Within the records, find every line that includes the word "round" and copy it.

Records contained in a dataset

****************

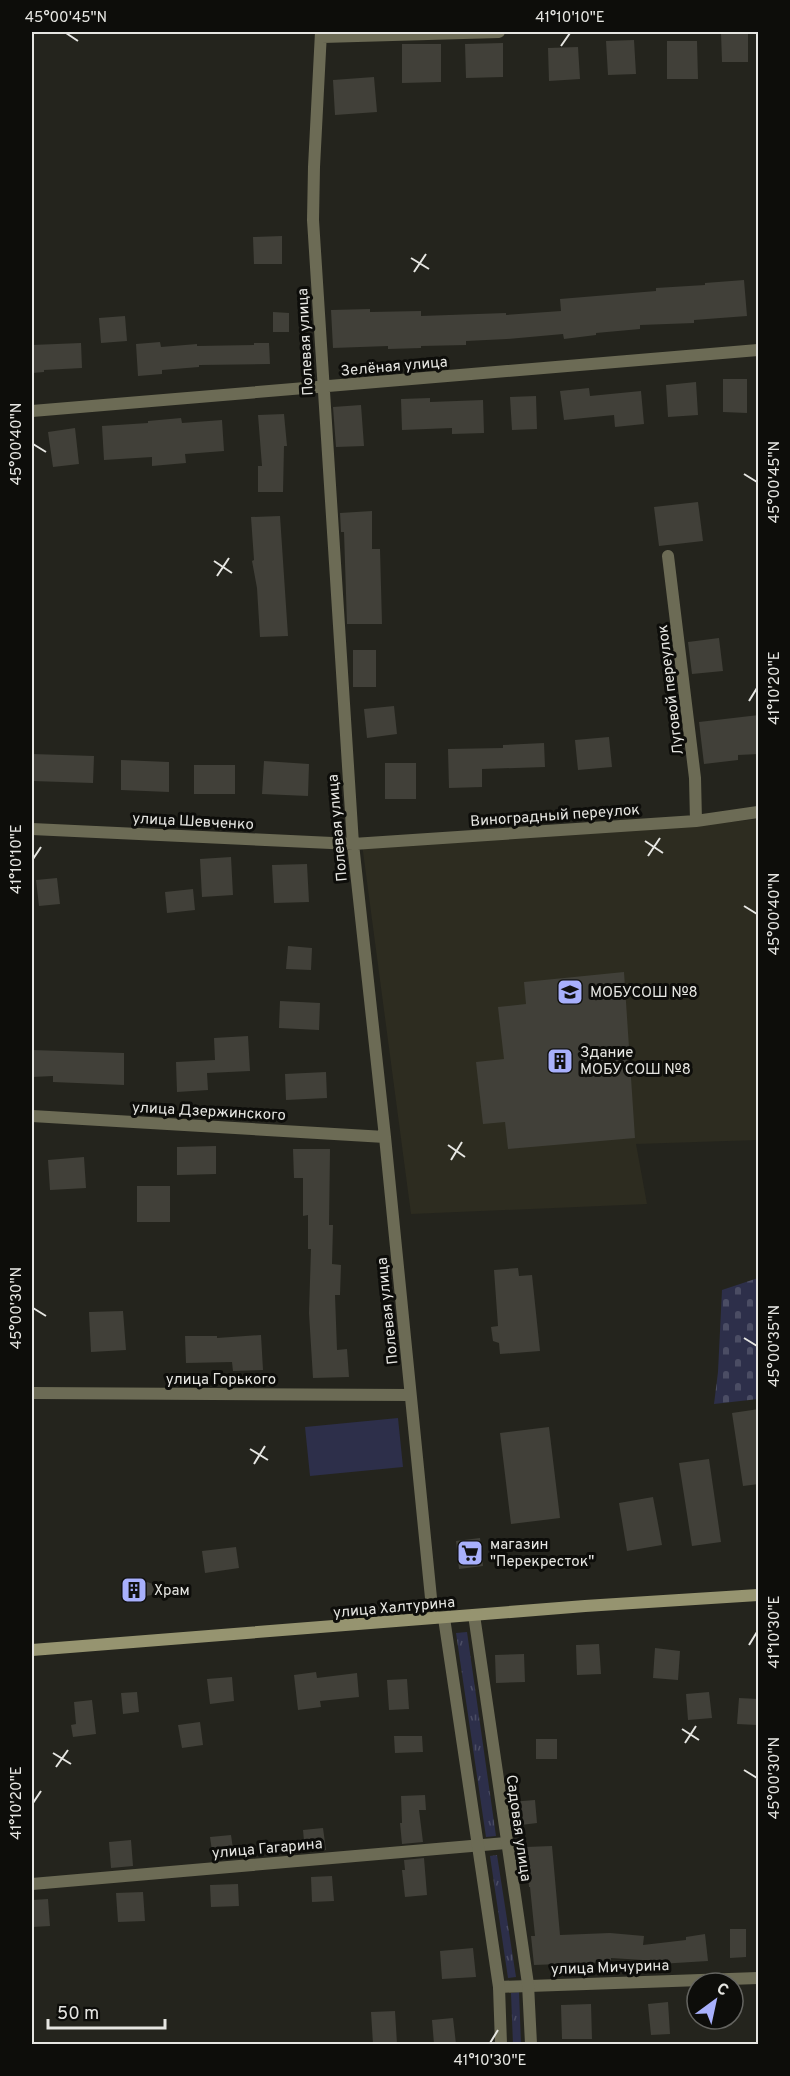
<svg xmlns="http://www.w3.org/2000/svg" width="790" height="2076" font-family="Overpass,sans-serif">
  <defs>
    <pattern id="grass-tufts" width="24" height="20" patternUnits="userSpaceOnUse" patternTransform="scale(1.5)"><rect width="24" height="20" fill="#2d2f4a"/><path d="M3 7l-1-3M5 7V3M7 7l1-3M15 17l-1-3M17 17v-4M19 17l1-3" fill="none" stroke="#4b4d64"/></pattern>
    <pattern id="cemetery-stones" width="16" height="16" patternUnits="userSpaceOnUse" patternTransform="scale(1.5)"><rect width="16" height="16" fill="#2d2f4a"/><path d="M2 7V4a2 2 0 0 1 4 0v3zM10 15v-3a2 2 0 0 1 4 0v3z" fill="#4b4d64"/></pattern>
  </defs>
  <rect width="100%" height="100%" fill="#24241d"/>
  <path fill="#2d2c20" d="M758,819V1140L636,1144L647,1204L411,1214L362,844L710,824Z"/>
  <path fill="url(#grass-tufts)" d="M467,1632L496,1836L486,1837L456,1633Z
    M497,1855L516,1977L508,1978L490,1856Z
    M519,1992L521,2044H513L511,1993Z"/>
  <path fill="url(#cemetery-stones)" d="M758,1278V1399L714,1404L718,1372L722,1290Z"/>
  <path fill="#2d2f4a" d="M398,1418L403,1467L310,1476L305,1427Z"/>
  <path fill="#414039" d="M721,32H748V62H722Z
    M634,40L636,74L608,75L606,41Z
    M667,41H697L698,79H667Z
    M503,43V77L466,78L465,44Z
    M402,44H441V82L402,83Z
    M578,47L580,79L549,81L548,48Z
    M374,77L377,112L335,115L333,80Z
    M282,236V264H254L253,237Z
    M744,280L747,316L694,320V323L640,325V329L596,333V335L564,339L563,334L507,339L466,341V345L421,346V348L388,349V346L333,348L331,310L370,309V312L421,311V316L506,313V315L561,311L560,299L656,291V288L705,285V283Z
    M273,312L289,313V332H273Z
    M125,316L127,341L101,343L99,318Z
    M160,342L161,347L197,344V346L254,345V343H269L270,364L199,365V367L162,370V374L138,376L136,344Z
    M81,343L82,368L44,370V372L32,373V345Z
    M723,379H747V413L723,412Z
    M696,382L698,415L668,417L666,385Z
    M589,388L590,396L641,391L644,424L615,427L614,415L564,420L560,391Z
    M536,396L537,429L512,430L510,397Z
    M430,398V402L483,400L484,433L452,434V428L402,430L401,399Z
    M361,405L364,446L336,447L333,407Z
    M284,414L287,446H284L283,492H258V466H262L258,415Z
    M181,418L182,423L222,420L224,451L185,454L186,463L152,466V457L104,460L102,426L148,423V421Z
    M75,428L79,464L53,467L48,432Z
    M698,502L703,541L659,546L654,507Z
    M372,511V549H380L382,624H347L344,532H341L340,513Z
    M280,516L288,636L260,637L257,588L252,561L254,560L251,517Z
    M719,638L723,671L692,674L688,642Z
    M353,650H376V687H353Z
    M394,706L397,734L367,738L364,709Z
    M759,715V754L738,755V760L704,764L699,722Z
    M609,737L612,767L578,770L575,740Z
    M544,743L545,767L482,769V787L449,788L448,749L503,748V745Z
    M32,754L94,756L93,783L32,781Z
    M121,760L169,762V792L121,790Z
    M264,761L309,764L308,796L262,794Z
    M385,763H416V799H385Z
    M194,765H235V794H194Z
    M231,857L233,895L202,897L200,859Z
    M307,864L309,902L274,903L272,865Z
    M57,878L60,904L39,906L36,880Z
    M193,889L195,910L167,913L165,892Z
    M288,946L312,948L311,970L286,969Z
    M624,972L635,1138L508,1149L505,1122L483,1124L476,1062L504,1059L498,1007L526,1004L524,982Z
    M280,1001L320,1003L319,1030L279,1028Z
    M248,1036L250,1071L207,1073L208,1090L177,1092L176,1062L215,1060L214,1038Z
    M32,1050L124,1053V1085L53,1082V1076L32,1077Z
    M326,1072L327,1098L286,1100L285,1074Z
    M216,1146V1174L177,1175V1147Z
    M293,1149H330L329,1225H333L332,1264L341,1265L340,1295H335L337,1350L347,1349L349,1377L313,1378L309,1313L311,1249H308V1215L303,1216V1178H294Z
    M84,1157L86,1188L50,1190L48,1160Z
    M137,1186H170V1222H137Z
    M518,1268L519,1276L532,1275L540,1351L500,1354L499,1343L493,1341L491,1327L498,1326L494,1270Z
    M123,1311L126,1350L91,1352L89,1312Z
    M261,1335L263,1370L233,1371L232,1362L186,1363L185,1336H217V1338Z
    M759,1409V1484L743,1486L732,1413Z
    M549,1427L560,1518L511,1524L500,1433Z
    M709,1459L721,1542L692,1546L679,1463Z
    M653,1497L662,1545L627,1551L619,1503Z
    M480,1538L483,1566L459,1569L456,1541Z
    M236,1547L239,1568L205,1573L202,1551Z
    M144,1581L153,1584L154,1592L152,1595L126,1599L125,1582Z
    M599,1644L601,1674L577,1675L576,1645Z
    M655,1648L680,1651L678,1680L653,1678Z
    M524,1654L525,1682L496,1683L495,1655Z
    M316,1672L317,1678L357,1673L359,1697L320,1701L321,1707L298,1710L294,1675Z
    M232,1677L234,1701L210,1704L207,1679Z
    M407,1679L409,1709L389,1710L387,1680Z
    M137,1692L139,1712L123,1714L121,1693Z
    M709,1692L712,1718L688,1720L686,1694Z
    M739,1698L758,1699L757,1725L737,1724Z
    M92,1700L96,1734L73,1737L71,1725L76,1724L74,1702Z
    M200,1722L203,1745L182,1748L178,1725Z
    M394,1736H422L423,1752L395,1753Z
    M536,1739H557V1759H536Z
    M425,1795L426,1810H419L423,1842L402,1844L400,1823H402L401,1796Z
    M535,1800L537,1823L513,1826L510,1802Z
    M323,1828L326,1850L305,1852L303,1830Z
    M231,1835L234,1856L213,1858L210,1837Z
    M131,1840L133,1866L111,1868L109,1842Z
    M552,1846L560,1935L610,1933L644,1936L643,1945L686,1940V1937L705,1934L708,1961L659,1964L658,1961L611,1958V1962L534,1965L531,1936H535L530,1887H529L526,1847Z
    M424,1858L427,1895L405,1897L402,1870H405L404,1860Z
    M332,1876L334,1901L312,1902L311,1877Z
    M238,1884L239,1906L211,1907L210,1885Z
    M143,1892L145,1921L118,1922L116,1893Z
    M48,1899L50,1926L32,1927V1900Z
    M730,1929H746V1957L730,1958Z
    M473,1948L476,1977L442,1979L440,1951Z
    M668,2002L670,2034L651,2035L648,2004Z
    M591,2004L592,2039H562L561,2005Z
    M395,2011L397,2044H373L371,2012Z
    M453,2018L456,2044H434L432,2020Z"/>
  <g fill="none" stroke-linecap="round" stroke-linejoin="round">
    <path stroke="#6c6b55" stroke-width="12" d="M321,32L314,167L313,220L353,844L385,1137L433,1618
      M322,37L499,32
      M32,411L758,350
      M668,556L695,778L696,821
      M32,829L353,844L696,821L758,812
      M32,1116L385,1137
      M32,1393L410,1395
      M32,1884L506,1843
      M499,1987L758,1978"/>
    <path stroke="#6c6b55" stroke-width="12" d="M474,1615L528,1984L531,2044
      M444,1618L499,1987L501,2044"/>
    <path stroke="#969470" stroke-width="12" d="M32,1650L585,1606L758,1595"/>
  </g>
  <path fill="none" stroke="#e6e6e2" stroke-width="2" d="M66,33L78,41M561,46L570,33M411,258L429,269M414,272L426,254M33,444L46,452M744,474L757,482M214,561L232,573M217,576L229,558M749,701L757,688M645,841L663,853M648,856L660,838M33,859L41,847M744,906L757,914M448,1145L465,1157M451,1160L462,1142M33,1308L46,1316M744,1338L757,1346M250,1449L268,1460M254,1464L265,1446M749,1645L757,1632M682,1729L699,1740M685,1743L696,1726M53,1753L71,1764M56,1767L68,1750M744,1770L757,1778M33,1803L41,1791M490,2043L498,2030"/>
  <defs>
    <g id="school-square" transform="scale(1.35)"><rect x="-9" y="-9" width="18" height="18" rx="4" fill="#a8b0fc" stroke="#0d0d0a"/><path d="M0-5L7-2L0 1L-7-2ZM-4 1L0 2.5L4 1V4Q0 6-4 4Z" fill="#111"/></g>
    <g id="building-square" transform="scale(1.35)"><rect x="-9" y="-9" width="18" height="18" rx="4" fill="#a8b0fc" stroke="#0d0d0a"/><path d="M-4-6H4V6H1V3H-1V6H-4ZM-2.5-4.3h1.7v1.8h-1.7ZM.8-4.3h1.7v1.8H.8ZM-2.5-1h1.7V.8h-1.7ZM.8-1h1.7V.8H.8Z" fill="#111"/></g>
    <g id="supermarket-square" transform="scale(1.35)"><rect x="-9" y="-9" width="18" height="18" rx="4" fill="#a8b0fc" stroke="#0d0d0a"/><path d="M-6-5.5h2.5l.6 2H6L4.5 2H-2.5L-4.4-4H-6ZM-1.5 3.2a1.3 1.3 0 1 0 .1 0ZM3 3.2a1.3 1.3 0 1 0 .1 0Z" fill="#111"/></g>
  </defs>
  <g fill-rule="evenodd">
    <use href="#school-square" x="570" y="992"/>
    <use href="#building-square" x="560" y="1061"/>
    <use href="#supermarket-square" x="470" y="1553"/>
    <use href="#building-square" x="134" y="1590"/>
  </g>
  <g text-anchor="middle" stroke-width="6" stroke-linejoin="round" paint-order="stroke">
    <g font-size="15" fill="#e6e6e2" stroke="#0d0d0a">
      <text transform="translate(305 342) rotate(-93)" y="5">Полевая улица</text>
      <text transform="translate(394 366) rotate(-5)" y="5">Зелёная улица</text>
      <text transform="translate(670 690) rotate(-97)" y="5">Луговой переулок</text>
      <text transform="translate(555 815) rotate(-4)" y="5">Виноградный переулок</text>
      <text transform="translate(193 821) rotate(3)" y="5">улица Шевченко</text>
      <text transform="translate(337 828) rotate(-95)" y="5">Полевая улица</text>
      <text transform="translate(209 1111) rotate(3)" y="5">улица Дзержинского</text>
      <text transform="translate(387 1311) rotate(-96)" y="5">Полевая улица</text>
      <text x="221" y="1384">улица Горького</text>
      <text transform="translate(394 1607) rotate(-5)" y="5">улица Халтурина</text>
      <text transform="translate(519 1828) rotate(82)" y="5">Садовая улица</text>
      <text transform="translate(267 1848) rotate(-5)" y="5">улица Гагарина</text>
      <text transform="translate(610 1967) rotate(-2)" y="5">улица Мичурина</text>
    </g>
    <g font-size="15" fill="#e6e6e2" stroke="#0d0d0a" text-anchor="start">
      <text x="590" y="997">МОБУСОШ №8</text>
      <text x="580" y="1057">Здание<tspan x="580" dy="17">МОБУ СОШ №8</tspan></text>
      <text x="490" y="1549">магазин<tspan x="490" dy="17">"Перекресток"</tspan></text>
      <text x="154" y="1595">Храм</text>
    </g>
  </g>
  <rect width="790" height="2076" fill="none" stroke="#0d0d0a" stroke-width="66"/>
  <g transform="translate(715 2001) rotate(33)"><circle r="28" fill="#0d0d0a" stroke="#646460" stroke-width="1.5"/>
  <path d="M0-4.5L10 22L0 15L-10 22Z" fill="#a8b0fc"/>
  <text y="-9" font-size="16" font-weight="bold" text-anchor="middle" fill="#e6e6e2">С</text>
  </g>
  <path d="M48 2019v9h117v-9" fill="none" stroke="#e6e6e2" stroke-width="3"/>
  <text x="57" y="2019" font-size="18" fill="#e6e6e2" stroke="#0d0d0a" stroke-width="4.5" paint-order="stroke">50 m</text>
  <rect x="33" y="33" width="724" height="2010" fill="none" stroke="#e6e6e2" stroke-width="2"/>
  <g font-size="15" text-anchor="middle" fill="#e6e6e2">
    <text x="66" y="22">45°00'45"N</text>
    <text x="570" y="22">41°10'10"E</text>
    <text transform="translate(16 444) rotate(-90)" y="5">45°00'40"N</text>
    <text transform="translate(774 482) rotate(-90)" y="5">45°00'45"N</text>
    <text transform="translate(774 688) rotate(-90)" y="5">41°10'20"E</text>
    <text transform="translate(16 859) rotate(-90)" y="5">41°10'10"E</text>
    <text transform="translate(774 914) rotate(-90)" y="5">45°00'40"N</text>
    <text transform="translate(16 1308) rotate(-90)" y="5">45°00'30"N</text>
    <text transform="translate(774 1346) rotate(-90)" y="5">45°00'35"N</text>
    <text transform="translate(774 1632) rotate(-90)" y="5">41°10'30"E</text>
    <text transform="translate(774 1778) rotate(-90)" y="5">45°00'30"N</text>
    <text transform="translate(16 1803) rotate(-90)" y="5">41°10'20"E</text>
    <text x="490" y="2065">41°10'30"E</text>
  </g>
</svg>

****************

[ANSWER BOX]:
  <g fill="none" stroke-linecap="round" stroke-linejoin="round">
  <g text-anchor="middle" stroke-width="6" stroke-linejoin="round" paint-order="stroke">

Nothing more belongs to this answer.